Exercise requirements - Update the part of the listing that opens with the line containing "Recognition" and closes with the line containing "Sign up for the WERQ newsletter." by replacing "Recent Comments" with "Latest Comments" and keeping everything else unchanged. Leave the pictures out of your answer.

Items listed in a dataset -

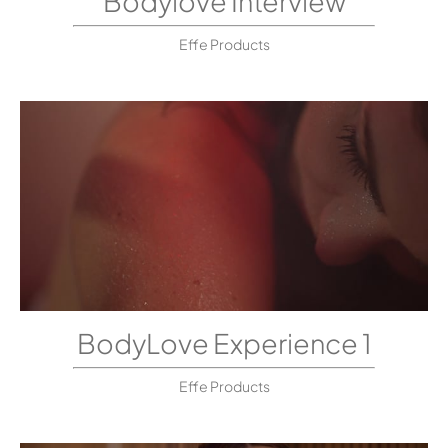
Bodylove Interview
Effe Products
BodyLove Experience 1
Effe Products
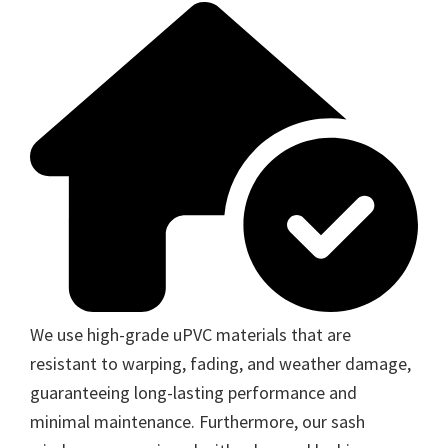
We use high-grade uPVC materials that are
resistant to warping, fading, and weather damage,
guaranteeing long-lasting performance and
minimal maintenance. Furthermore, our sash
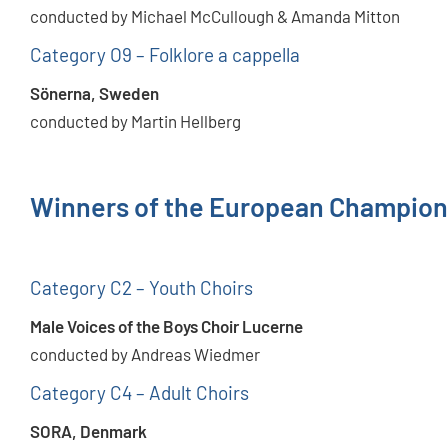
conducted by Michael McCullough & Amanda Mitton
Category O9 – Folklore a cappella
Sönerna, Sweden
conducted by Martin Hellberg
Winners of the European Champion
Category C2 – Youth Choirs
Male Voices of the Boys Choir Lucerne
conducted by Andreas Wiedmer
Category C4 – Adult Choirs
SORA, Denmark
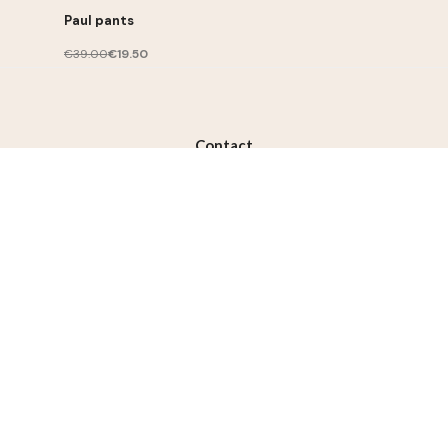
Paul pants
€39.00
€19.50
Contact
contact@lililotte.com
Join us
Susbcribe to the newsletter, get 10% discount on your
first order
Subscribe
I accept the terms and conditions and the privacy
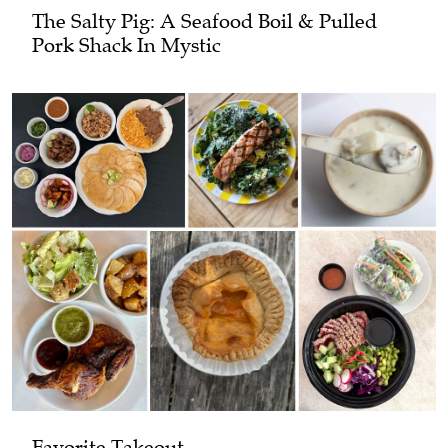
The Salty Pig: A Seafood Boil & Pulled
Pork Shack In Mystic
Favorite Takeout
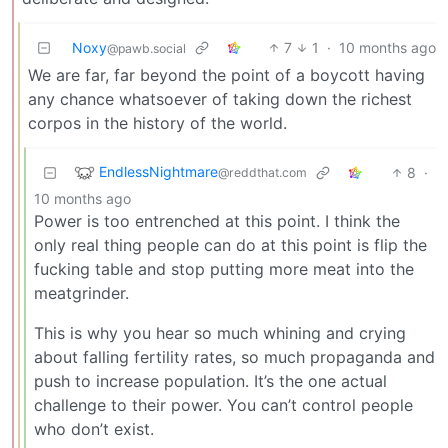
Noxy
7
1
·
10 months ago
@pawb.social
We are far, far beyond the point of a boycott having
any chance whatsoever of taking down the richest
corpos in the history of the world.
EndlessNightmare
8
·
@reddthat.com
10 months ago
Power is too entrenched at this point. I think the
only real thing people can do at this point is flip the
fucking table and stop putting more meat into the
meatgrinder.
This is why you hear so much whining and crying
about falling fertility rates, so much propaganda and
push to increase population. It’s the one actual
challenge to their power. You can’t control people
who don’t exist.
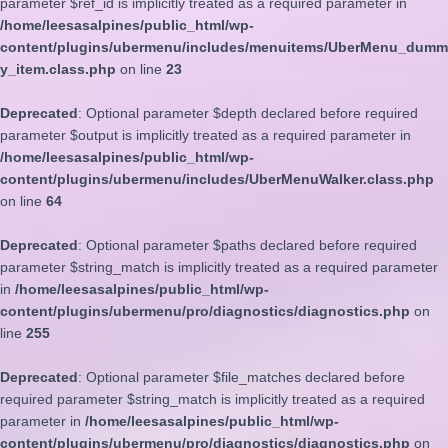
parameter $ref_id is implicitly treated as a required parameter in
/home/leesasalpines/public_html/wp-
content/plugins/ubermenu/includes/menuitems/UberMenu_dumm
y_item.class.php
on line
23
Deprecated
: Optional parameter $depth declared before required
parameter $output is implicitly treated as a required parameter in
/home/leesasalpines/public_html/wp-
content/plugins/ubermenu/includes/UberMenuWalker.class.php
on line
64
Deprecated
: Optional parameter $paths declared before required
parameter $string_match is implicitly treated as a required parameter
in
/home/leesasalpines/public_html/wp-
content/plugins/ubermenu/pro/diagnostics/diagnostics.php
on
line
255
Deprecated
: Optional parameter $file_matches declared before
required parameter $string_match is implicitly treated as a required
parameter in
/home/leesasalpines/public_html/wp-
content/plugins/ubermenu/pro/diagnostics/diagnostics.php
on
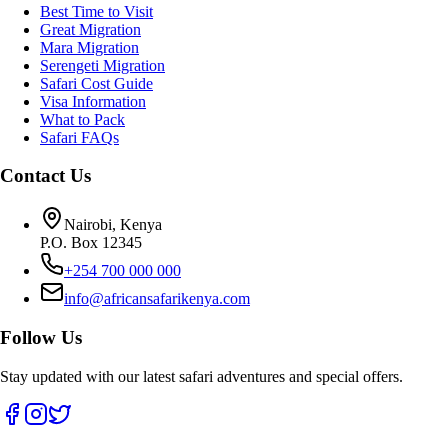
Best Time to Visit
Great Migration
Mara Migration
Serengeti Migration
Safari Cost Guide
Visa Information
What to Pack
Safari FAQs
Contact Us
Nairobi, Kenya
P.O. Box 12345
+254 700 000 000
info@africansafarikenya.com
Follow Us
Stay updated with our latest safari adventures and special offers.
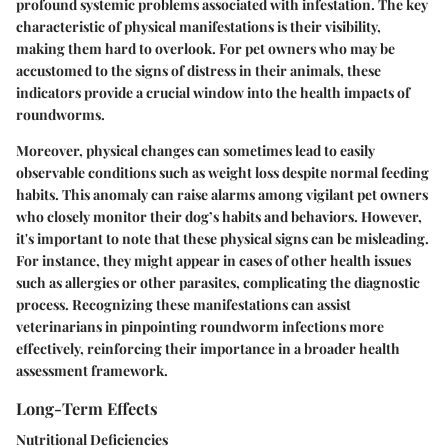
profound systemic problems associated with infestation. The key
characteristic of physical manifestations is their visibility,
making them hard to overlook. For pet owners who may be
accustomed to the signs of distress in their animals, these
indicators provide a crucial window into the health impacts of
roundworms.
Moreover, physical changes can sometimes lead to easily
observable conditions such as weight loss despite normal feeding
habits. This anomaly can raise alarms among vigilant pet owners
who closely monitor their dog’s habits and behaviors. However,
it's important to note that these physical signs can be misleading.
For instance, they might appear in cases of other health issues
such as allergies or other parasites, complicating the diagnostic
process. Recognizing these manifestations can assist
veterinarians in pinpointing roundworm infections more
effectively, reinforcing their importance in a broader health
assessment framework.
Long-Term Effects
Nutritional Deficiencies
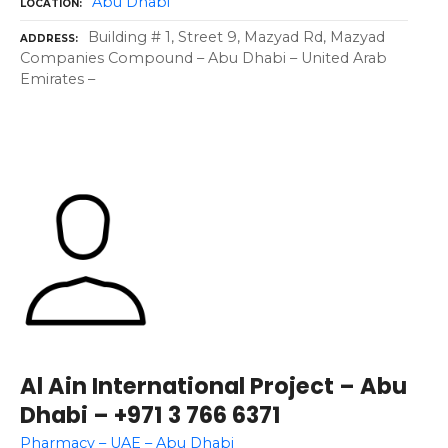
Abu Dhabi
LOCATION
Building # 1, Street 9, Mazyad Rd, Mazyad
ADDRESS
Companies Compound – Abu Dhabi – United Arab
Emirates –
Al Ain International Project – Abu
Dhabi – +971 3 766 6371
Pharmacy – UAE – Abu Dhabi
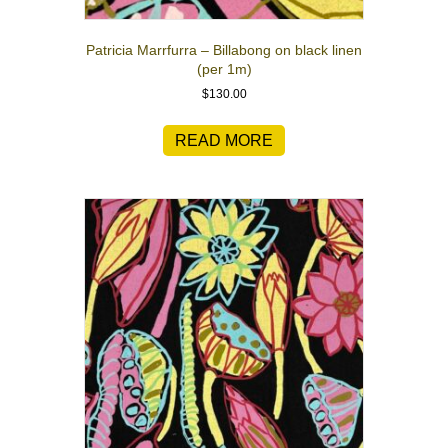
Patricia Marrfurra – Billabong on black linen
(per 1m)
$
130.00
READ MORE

==

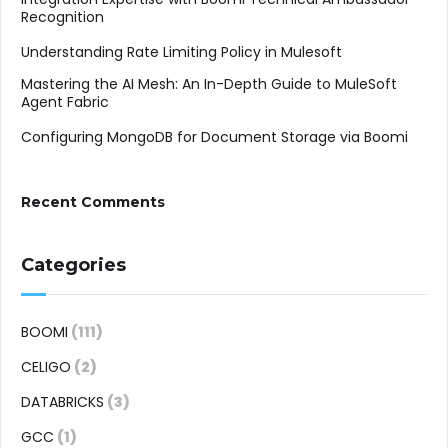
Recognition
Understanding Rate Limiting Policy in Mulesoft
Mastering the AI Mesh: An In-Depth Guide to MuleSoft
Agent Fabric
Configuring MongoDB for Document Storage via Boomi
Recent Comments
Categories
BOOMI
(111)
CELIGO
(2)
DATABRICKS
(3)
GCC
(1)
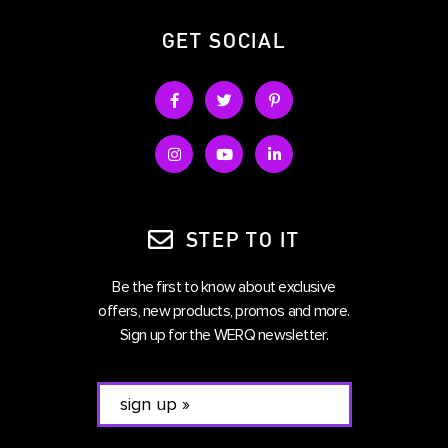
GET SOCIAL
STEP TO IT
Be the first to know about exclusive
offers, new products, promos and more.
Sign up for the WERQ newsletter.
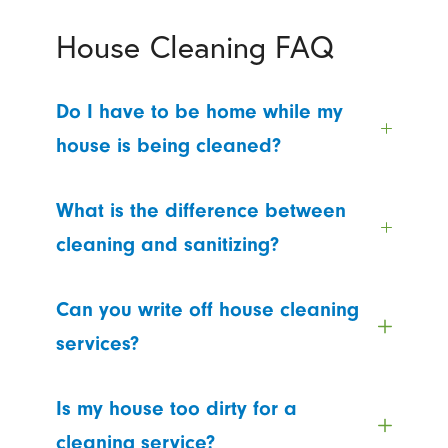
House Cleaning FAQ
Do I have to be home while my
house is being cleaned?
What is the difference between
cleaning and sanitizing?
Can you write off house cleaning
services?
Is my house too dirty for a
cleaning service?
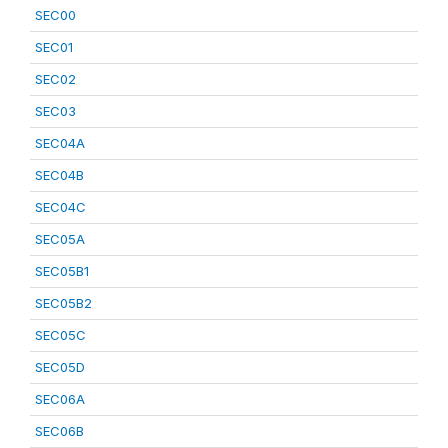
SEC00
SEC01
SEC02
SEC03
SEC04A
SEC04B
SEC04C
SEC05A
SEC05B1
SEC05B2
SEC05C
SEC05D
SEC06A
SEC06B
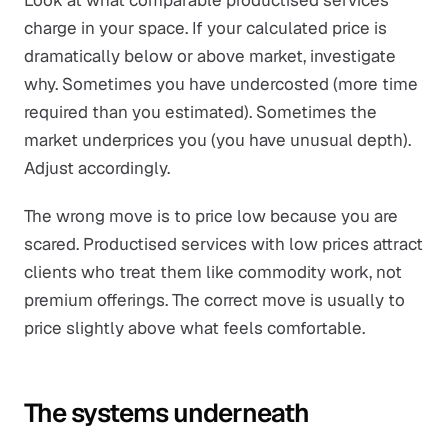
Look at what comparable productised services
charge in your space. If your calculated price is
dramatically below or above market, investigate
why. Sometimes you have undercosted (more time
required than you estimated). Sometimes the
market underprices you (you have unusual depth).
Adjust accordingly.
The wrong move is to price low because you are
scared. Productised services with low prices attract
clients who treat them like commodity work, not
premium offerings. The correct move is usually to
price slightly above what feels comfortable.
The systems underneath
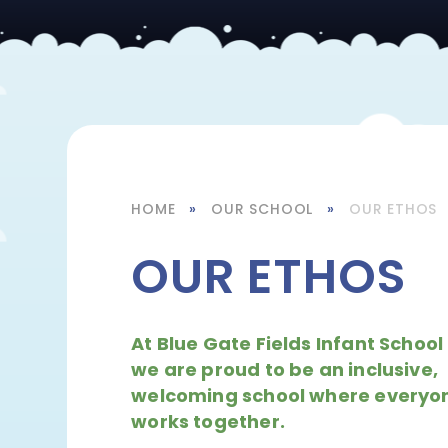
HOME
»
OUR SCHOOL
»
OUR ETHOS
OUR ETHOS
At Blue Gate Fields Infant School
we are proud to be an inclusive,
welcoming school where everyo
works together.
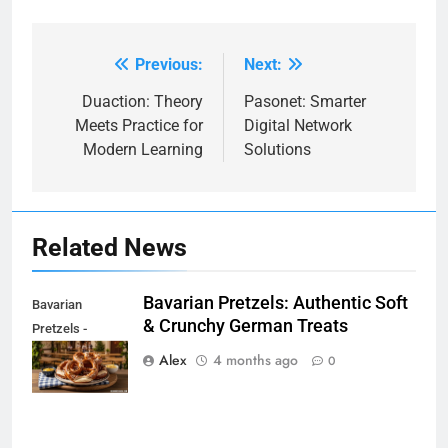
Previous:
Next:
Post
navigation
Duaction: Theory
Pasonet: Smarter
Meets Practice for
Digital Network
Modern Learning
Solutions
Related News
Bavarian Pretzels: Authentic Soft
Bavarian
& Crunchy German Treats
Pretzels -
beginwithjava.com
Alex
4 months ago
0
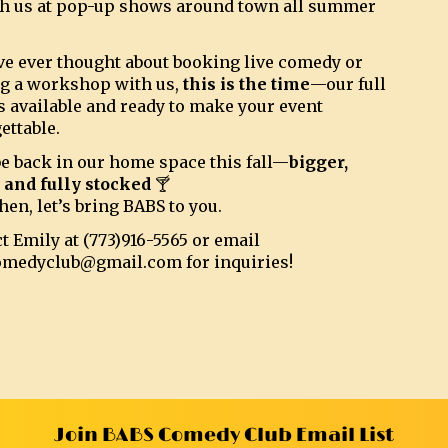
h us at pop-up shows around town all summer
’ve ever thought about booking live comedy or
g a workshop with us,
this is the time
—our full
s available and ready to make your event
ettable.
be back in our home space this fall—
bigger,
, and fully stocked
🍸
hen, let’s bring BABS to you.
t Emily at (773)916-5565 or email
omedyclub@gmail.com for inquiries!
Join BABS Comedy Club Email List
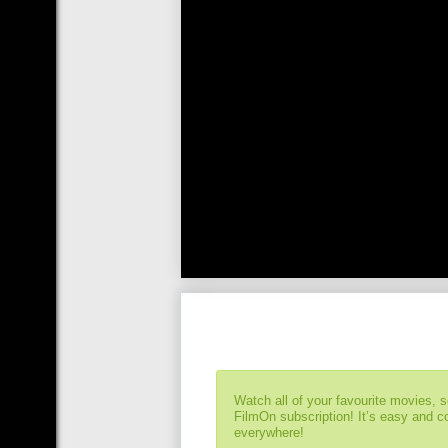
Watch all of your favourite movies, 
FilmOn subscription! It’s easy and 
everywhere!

...

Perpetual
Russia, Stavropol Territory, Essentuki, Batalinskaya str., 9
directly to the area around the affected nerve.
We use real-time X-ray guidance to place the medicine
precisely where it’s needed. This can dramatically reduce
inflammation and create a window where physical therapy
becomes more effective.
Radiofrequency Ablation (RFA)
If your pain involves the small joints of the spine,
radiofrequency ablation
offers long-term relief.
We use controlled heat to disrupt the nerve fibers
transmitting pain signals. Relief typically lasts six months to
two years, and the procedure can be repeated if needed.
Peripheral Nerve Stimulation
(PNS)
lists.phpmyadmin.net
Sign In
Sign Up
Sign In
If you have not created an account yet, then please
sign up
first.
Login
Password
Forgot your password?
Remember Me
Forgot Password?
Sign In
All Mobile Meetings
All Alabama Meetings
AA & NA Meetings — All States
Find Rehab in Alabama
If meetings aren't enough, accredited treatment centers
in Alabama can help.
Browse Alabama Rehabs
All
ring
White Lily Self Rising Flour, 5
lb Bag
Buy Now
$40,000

Exercise solution -
Recognition
Understanding Rate Limiting Policy in Mulesoft
Mastering the AI Mesh: An In-Depth Guide to MuleSoft
Agent Fabric
Configuring MongoDB for Document Storage via Boomi
Latest Comments
Categories
BOOMI
(111)
CELIGO
(2)
DATABRICKS
(3)
GCC
(1)
GET SOCIAL
STEP TO IT
Be the first to know about exclusive
offers, new products, promos and more.
Sign up for the WERQ newsletter.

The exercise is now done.